In an age where just about everything you could possible want can be purchased/downloaded from various websites across the internet, it’s kind of refreshing to hear that people are still buying vinyl records. In fact, according to Nielsen, roughly 61% of all vinyl purchases take place in brick-and-mortar record shops. Granted, I’m sure the antiquated format doesn’t generate the same kind of interest as, say, the latest Justin Bieber single on iTunes, but it’s good to know that people still enjoy the rich, warm sound that only vinyl and a good stereo system can produce. If you haven’t had the pleasure, I suggest you do so.

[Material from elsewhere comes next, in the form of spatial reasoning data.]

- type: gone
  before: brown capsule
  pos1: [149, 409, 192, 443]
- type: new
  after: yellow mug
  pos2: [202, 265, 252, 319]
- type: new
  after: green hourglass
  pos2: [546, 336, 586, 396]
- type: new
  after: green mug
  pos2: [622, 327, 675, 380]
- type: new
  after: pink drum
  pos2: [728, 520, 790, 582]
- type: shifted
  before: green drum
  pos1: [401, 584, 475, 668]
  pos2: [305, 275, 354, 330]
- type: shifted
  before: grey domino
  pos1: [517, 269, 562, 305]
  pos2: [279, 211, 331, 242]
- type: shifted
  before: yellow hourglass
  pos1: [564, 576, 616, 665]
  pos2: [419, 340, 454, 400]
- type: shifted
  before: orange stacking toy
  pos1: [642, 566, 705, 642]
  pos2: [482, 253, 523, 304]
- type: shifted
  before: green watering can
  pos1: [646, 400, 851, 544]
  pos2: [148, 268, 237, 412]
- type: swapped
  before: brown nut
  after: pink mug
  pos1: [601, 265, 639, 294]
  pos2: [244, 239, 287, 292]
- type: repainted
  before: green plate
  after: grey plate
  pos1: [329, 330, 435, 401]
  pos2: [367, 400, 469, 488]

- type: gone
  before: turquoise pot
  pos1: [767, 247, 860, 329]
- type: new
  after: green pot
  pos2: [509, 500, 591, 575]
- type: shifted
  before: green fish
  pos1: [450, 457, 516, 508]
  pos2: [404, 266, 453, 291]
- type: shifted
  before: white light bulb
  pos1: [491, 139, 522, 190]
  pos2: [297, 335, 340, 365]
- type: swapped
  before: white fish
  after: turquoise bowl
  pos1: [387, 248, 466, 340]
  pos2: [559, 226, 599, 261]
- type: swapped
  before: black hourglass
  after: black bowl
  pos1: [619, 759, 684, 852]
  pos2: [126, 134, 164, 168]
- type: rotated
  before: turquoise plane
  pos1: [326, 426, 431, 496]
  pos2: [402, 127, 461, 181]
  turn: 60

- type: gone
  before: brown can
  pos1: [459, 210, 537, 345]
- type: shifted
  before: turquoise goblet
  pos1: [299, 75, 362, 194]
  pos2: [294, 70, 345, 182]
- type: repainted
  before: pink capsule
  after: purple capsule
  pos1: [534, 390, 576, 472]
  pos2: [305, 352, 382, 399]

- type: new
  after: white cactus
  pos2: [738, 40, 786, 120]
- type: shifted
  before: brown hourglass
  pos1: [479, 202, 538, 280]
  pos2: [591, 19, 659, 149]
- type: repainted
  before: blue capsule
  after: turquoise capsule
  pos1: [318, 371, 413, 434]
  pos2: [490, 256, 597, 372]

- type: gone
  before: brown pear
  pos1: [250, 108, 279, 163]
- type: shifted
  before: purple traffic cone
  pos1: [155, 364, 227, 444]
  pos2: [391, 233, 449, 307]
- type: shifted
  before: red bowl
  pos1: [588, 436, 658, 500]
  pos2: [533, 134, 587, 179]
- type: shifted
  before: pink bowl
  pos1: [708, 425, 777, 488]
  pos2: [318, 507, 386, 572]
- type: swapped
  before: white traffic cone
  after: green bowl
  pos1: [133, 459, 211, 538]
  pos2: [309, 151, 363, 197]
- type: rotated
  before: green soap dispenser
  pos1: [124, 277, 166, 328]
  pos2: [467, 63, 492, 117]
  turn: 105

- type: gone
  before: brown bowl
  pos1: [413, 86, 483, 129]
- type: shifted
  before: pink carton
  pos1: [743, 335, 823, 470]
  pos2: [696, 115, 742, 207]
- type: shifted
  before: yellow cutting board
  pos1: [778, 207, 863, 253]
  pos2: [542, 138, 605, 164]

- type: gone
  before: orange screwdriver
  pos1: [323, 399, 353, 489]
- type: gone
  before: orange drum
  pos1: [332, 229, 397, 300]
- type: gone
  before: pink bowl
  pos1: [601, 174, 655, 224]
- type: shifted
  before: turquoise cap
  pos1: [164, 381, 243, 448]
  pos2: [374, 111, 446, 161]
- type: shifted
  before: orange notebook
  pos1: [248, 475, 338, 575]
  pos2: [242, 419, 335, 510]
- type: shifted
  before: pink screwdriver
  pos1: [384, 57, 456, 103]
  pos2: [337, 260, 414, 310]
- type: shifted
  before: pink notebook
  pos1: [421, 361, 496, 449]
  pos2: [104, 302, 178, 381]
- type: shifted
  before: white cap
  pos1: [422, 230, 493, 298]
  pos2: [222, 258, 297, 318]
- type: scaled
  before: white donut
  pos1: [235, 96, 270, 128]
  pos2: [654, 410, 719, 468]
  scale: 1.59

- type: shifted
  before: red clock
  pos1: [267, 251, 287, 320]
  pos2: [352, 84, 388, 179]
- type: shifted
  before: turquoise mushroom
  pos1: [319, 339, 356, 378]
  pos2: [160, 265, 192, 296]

Record Store Day, which was started back in 2007 by Eric Levin, Michael Kurtz, Carrie Colliton, Amy Dorfman, Don Van Cleave, and Brian Poehner, is a global celebration of independent music shops. The holiday has grown in popularity over the years, with artists releasing EPs, singles, and entire albums to coincide with the occasion. In fact, Lana Del Rey, Gorillaz, and rap group The Pharcyde are all releasing special edition vinyl as a way of showing their support. Of course, there are always individuals looking to make a quick buck off of an event that’s supposed to help drive traffic into these indie shops.
The holiday was officially kicked off in 2008 by Metallica at Rasputin Music in Mountain View. During its first year, 10 artists released special edition albums, including Death Cab For Cutie, R.E.M., Stephen Malkmus, Vampire Weekend, The Teenagers, Black Kids, and Jason Mraz. 300 stores helped launch the holiday, and the number has grown steadily with each passing year.
Despite all of the technology working against it, vinyl continues to hold strong, thanks to the format’s legion of highly devoted followers. Below you can find a nifty image that clearly illustrates how much indie record stores account for vinyl sales each year. It’s pretty impressive.
And remember: Record Store Day takes place on April 21st, the third Saturday of the month. Show your support by picking up a record or three.